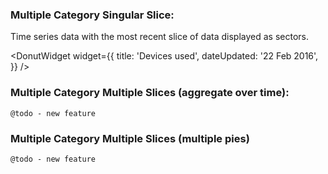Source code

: ### Multiple Category Singular Slice:

Time series data with the most recent slice of data displayed as sectors.

<DonutWidget widget={{
  title: 'Devices used',
  dateUpdated: '22 Feb 2016',
}} />


### Multiple Category Multiple Slices (aggregate over time):

`@todo - new feature`


### Multiple Category Multiple Slices (multiple pies)

`@todo - new feature`
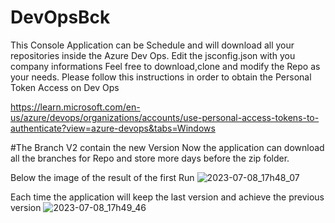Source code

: # DevOpsBck
This Console Application can be Schedule and will download all your repositories inside the Azure Dev Ops.
Edit the jsconfig.json with you company informations
Feel free to download,clone and modify the Repo as your needs.
Please follow this instructions in order to obtain the Personal Token Access on Dev Ops

https://learn.microsoft.com/en-us/azure/devops/organizations/accounts/use-personal-access-tokens-to-authenticate?view=azure-devops&tabs=Windows

#The Branch V2 contain the new Version Now the application can download all the branches for Repo and store more days before the zip folder.

Below the image of the result of the first Run
![2023-07-08_17h48_07](https://github.com/mnasuelli/DevOpsBck/assets/17926622/9e5c9730-a231-448d-baa1-0e4776808423)

Each time the application will keep the last version and achieve the previous version
![2023-07-08_17h49_46](https://github.com/mnasuelli/DevOpsBck/assets/17926622/5408d866-6921-4e95-b652-8b1537b9f54e)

* **What is being asked**
What lines in the listing above hold the string "with"? List them.

* **Answer to the exercise**
Time series data with the most recent slice of data displayed as sectors.
Edit the jsconfig.json with you company informations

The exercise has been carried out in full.